Bu koruyucu etkinin ortadan kalkmış olabileceği, NOS3'ün MS'li hastalarda nörodejenerasyonun şiddetini etkiliyor olabileceği düşüncesi ile bu çalışma tasarlanmış, NOS3 geni varyantlarının (2, 3 ve 4) gen ifadesinin istatistiki değerlendirmeler neticesinde hasta grubunda anlamlı düzeyde düştüğü tespit edilmiştir. (Sırasıyla; p=0,013; p=0,03 ve p=0,03). Fakat gerek hasta grubunda gerekse kontrol grubunda gen ifadelerinin çok geniş bir aralıkta değişkenlik gösteriyor oluşu nedeniyle MS oluşumu ile doğrudan ilişki kurulamamıştır.
NOS3 ifadesinin düşmesinin NO salınımının azalmasına neden olduğu düşünülebilir. Azalan NO üretimi doku hasarına sebep olmaktadır. Fokal serebral iskemi24 ve akut glomerulonefrit25 üzerine yapılmış çalışmalar da bu düşünceyi desteklemektedir. NO'nun yüksek miktarlarını, demir sülfür grupları ve DNA ile etkileşimi sonucu doğrudan sitostatik veya sitotoksik etki gösterebilmektedir. NO ayrıca superoksit anyonları ile etkileşerek peroksinitrit gibi yüksek derecede reaktif radikallerin üretilmesine ve dolayısıyla lipit peroksidasyonunun başlamasına yol açıp proteinlere hasar verebilir25,26. Fakat NO önleyiciler kullanarak aşırı NO üretimini baskılamak üzere yapılan çalışmalar da çelişkili sonuçlar doğurmuştur. Bazıları NO cevabının koruyucu olduğunu öne sürerken diğerleri bu faydalı etkiyi endotelyumdan salınan düşük seviyeli NO'ya bağlamışlardır. Burada dikkat edilmesi gereken, bizce, düşük seviyeli olarak belirtilen NO sentezinin sağlıklı bireylerde gözlenen normal seviye olduğudur. Gen ifadesi azalan NO'nun koruyucu etkinlik gösteremediği ve hastalığın seyri içinde tetiklenen farklı yolakların da etkileri ile ortaya çıkan miyelin hasarını önlemekte yetersiz kaldığı düşüncesi belirtmektedir.

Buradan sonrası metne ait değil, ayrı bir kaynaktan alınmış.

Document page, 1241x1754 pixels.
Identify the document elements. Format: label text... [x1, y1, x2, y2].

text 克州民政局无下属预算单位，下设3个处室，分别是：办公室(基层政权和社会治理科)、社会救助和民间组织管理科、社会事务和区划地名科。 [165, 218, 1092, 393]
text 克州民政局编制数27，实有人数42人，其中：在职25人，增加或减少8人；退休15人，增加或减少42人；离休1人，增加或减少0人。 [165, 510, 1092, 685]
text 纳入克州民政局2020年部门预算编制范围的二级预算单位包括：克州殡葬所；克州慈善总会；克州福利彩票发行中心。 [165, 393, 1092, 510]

Nörodejenerasyona yol açan bağışık yanıt son derece karmaşık bir süreç olup birçok mekanizmanın etkisi altındadır. MS hastalığı gerek klinik özellikleri, gerek tedavi ve tanı yöntemleri açısından hala tam olarak aydınlatılamamış bir hastalıktır. Hastalığın gidişatı ve sonuçları birçok olaydan etkilenmektedir. Yaptığımız çalışmada MS hastalığında, nörodejenerasyonun şiddetini etkileyebilecek NOS3 geni ifadesini araştırdık. NOS3 transkript varyant 2, 3 ve 4'ün ifadesi hasta grubunda anlamlı düzeyde düşmüştür. Nörodejeneratif hastalıkların ileri tedavi yöntemlerinde NOS3 gen ailesinin önem kazanacağı düşünülmektedir. Ancak daha geniş hasta gruplarında yapılacak araştırmalara ihtiyaç olduğu görülmektedir.